A DAO, on the other hand, could. As long as no one in the DAO structure receives any income from that structure.”
A new old way of sharing risk – New insurance structures
A community comes together, shares risk, and starts a DAO.
DAO stands for Decentralized Autonomous Organization. These organizations are the democratic communities of Web3. Communities without a central authority, where members set the rules of their organization. DAOs are also the organizational structure of native Web3 insurers such as Nexus Mutual.
Nexus Mutual is a community-driven insurance platform. Members own and manage Nexus Mutual. On a risk marketplace, members can buy insurance coverage or earn rewards for providing risk expertise or capital.
In stark contrast to traditional insurers, DAOs operate with full transparency. While insurance firms will have to go through a huge transformation to adapt to the modern world, Web3 native insurers have no legacy baggage to carry.
As we look to the future, the expansion of Web3 insurers into real-world insurance could pose a genuine challenge for legacy firms. Nexus Mutual is already planning to expand to the real world.

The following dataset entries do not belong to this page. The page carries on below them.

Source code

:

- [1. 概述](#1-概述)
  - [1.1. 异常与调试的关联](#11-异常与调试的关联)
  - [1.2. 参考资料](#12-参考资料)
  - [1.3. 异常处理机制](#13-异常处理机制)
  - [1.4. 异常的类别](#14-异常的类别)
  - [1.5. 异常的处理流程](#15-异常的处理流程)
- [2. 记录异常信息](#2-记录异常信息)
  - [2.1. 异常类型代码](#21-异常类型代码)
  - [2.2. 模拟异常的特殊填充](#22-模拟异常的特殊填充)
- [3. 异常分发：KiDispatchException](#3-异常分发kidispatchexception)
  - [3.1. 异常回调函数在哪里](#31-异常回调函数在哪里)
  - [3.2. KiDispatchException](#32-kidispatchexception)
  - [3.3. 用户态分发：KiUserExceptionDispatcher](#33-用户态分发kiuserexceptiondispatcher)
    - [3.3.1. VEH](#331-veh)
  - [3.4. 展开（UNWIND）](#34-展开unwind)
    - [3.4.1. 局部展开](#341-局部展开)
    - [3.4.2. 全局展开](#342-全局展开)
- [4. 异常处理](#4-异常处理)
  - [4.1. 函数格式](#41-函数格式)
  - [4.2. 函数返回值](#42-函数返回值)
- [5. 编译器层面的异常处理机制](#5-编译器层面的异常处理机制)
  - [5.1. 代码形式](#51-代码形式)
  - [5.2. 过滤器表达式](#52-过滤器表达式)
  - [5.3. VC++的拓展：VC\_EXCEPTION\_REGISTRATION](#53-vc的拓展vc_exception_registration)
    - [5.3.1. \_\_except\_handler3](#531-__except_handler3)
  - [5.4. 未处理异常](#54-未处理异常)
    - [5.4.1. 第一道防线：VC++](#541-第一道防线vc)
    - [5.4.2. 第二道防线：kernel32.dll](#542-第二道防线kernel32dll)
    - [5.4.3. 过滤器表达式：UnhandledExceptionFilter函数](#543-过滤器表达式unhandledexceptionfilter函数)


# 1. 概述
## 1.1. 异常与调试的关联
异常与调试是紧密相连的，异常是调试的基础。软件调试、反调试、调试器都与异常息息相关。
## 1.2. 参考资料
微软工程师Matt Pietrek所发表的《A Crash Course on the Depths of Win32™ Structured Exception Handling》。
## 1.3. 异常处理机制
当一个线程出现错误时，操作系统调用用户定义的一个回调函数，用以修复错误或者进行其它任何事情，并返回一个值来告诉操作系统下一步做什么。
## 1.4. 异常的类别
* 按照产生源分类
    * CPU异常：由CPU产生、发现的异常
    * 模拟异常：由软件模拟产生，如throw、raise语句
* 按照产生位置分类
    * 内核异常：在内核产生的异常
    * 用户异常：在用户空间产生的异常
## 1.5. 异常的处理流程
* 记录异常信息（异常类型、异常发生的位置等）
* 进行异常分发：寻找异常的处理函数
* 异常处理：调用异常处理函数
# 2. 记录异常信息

“One of the really important things for what we want to take Nexus to is impact on the real world – earthquake coverage in Peru, or whatever it is – but actually get outside the specific Web3 world and into the real world, because fundamentally this technology can really change things. Hugh Karp – Founder of Nexus Mutual
Blockchain is about really changing the status quo. And some pioneers are showing how to challenge it. They are the potential disruptors of today’s legacy firms. But they could also serve as their inspiration.
The tools they build on are available to everyone. And for the sake of humanity, we should use them.